The return value from this method is similar in intended spirit to XPathResult.ANY_TYPE, but without the ravioli. XPaths yielding number, string or boolean output returns a number, string or boolean. And the rest, which return node sets, return a proper javascript Array of the nodes matched. Or, if for some reason an enhanced object be needed, one which inherits from Array, so that all (native or prototype enhanced) Array methods; shift, splice, push and friends, work on this object, too.

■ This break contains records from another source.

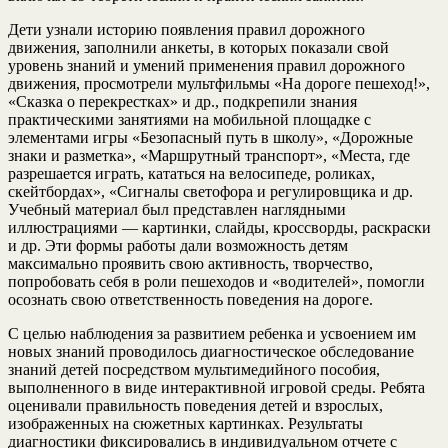
Дети узнали историю появления правил дорожного
движения, заполнили анкеты, в которых показали свой
уровень знаний и умений применения правил дорожного
движения, просмотрели мультфильмы «На дороге пешеход!»,
«Сказка о перекрестках» и др., подкрепили знания
практическими занятиями на мобильной площадке с
элементами игры «Безопасный путь в школу», «Дорожные
знаки и разметка», «Маршрутный транспорт», «Места, где
разрешается играть, кататься на велосипеде, роликах,
скейтбордах», «Сигналы светофора и регулировщика и др.
Учебный материал был представлен наглядными
иллюстрациями — картинки, слайды, кроссворды, раскраски
и др. Эти формы работы дали возможность детям
максимально проявить свою активность, творчество,
попробовать себя в роли пешеходов и «водителей», помогли
осознать свою ответственность поведения на дороге.
С целью наблюдения за развитием ребенка и усвоением им
новых знаний проводилось диагностическое обследование
знаний детей посредством мультимедийного пособия,
выполненного в виде интерактивной игровой среды. Ребята
оценивали правильность поведения детей и взрослых,
изображенных на сюжетных картинках. Результаты
диагностики фиксировались в индивидуальном отчете с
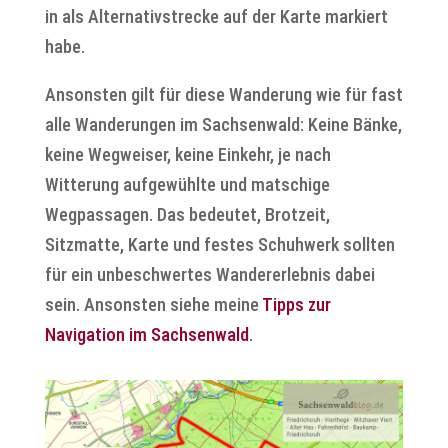
in als Alternativstrecke auf der Karte markiert
habe.
Ansonsten gilt für diese Wanderung wie für fast
alle Wanderungen im Sachsenwald: Keine Bänke,
keine Wegweiser, keine Einkehr, je nach
Witterung aufgewühlte und matschige
Wegpassagen. Das bedeutet, Brotzeit,
Sitzmatte, Karte und festes Schuhwerk sollten
für ein unbeschwertes Wandererlebnis dabei
sein. Ansonsten siehe meine
Tipps zur
Navigation im Sachsenwald
.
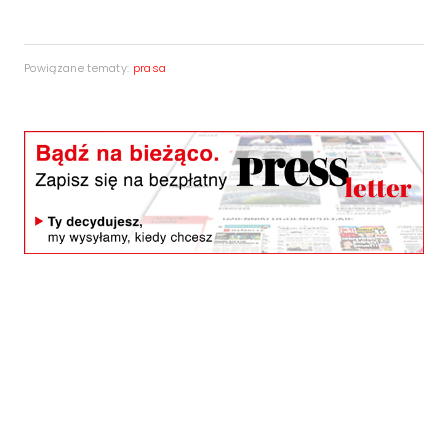
Powiązane tematy:
prasa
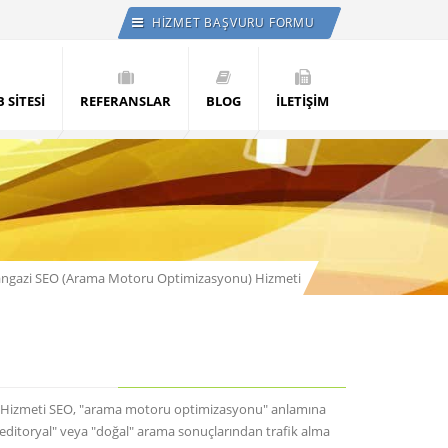
HİZMET BAŞVURU FORMU
 SİTESİ
REFERANSLAR
BLOG
İLETİŞİM
angazi SEO (Arama Motoru Optimizasyonu) Hizmeti
 Hizmeti SEO, "arama motoru optimizasyonu" anlamına
 "editoryal" veya "doğal" arama sonuçlarından trafik alma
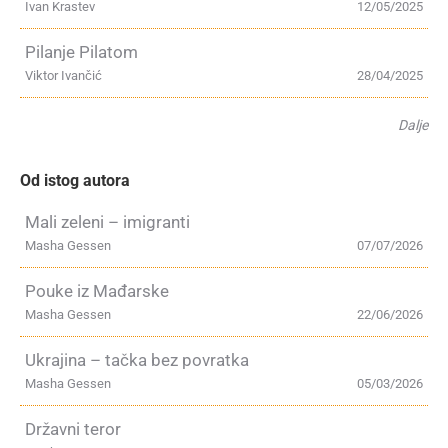
Ivan Krastev
12/05/2025
Pilanje Pilatom
Viktor Ivančić
28/04/2025
Dalje
Od istog autora
Mali zeleni – imigranti
Masha Gessen
07/07/2026
Pouke iz Mađarske
Masha Gessen
22/06/2026
Ukrajina – tačka bez povratka
Masha Gessen
05/03/2026
Državni teror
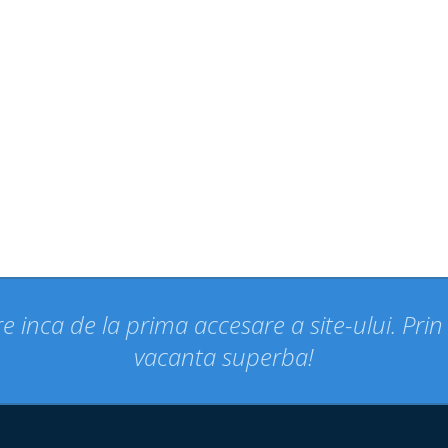
e inca de la prima accesare a site-ului. Pri
vacanta superba!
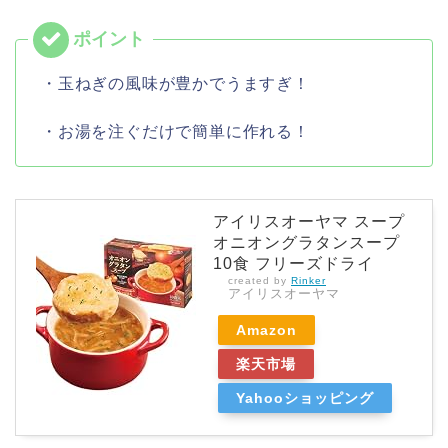
・玉ねぎの風味が豊かでうますぎ！
・お湯を注ぐだけで簡単に作れる！
アイリスオーヤマ スープ
オニオングラタンスープ
10食 フリーズドライ
created by
Rinker
アイリスオーヤマ
Amazon
楽天市場
Yahooショッピング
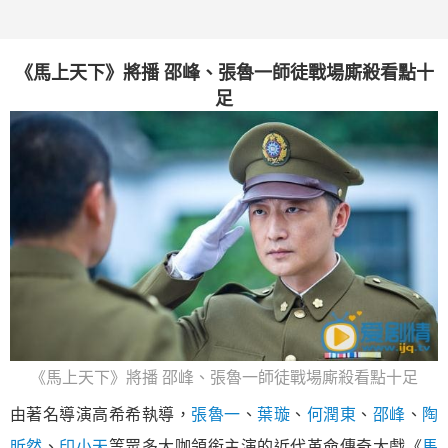
《馬上天下》將播 邵峰、張魯一師徒戰場廝殺看點十
足
《馬上天下》將播 邵峰、張魯一師徒戰場廝殺看點十足
由著名導演高希希執導，
張魯一
、
葉璇
、
何潤東
、
邵峰
、
陶
昕然
、
印小天
等眾多大咖領銜主演的近代革命傳奇大戲《
馬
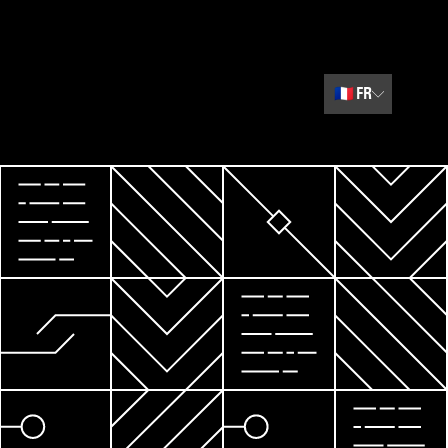
🇫🇷
FR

Finally, RegExps enjoy a nice, terse, literal syntax. I would argue that XPaths should, as well. My best proposal (as most of US-ASCII is already allocated) is to piggy-back onto the RegExp literal syntax, but mandate the flag "x" to signify being an XPath expression. Further on, as / is a too common character in XPath to even for a moment consider having to quote it, make the contents of the /.../ containment a '-encased string, following all the common string quoting conventions.

var links_xp = /'.//a[@href]'/xmos;
var posts_xp = /'//div[@class="post"]'/xmos;


for instance, for slicing up a local document.links variant for some part of your DOM tree, and for picking up the root nodes of all posts on this blog page respectively. And it probably already shows that the better default is to make those flags the default behaviour, and name the inverse set instead. Perhaps these?
"s"
Single node only
"u"
Unordered nodes
"i"
Iterable nodes

When requesting a single node, you get either the node that matched, or null. Illegal combinations of flags and XPath expressions ideally yield compile time errors. Being able to instantiate new XPath objects off old ones, given new flags, would be another welcome feature. There probably are additional improvements and clarifications to make. Good ideas shape the future.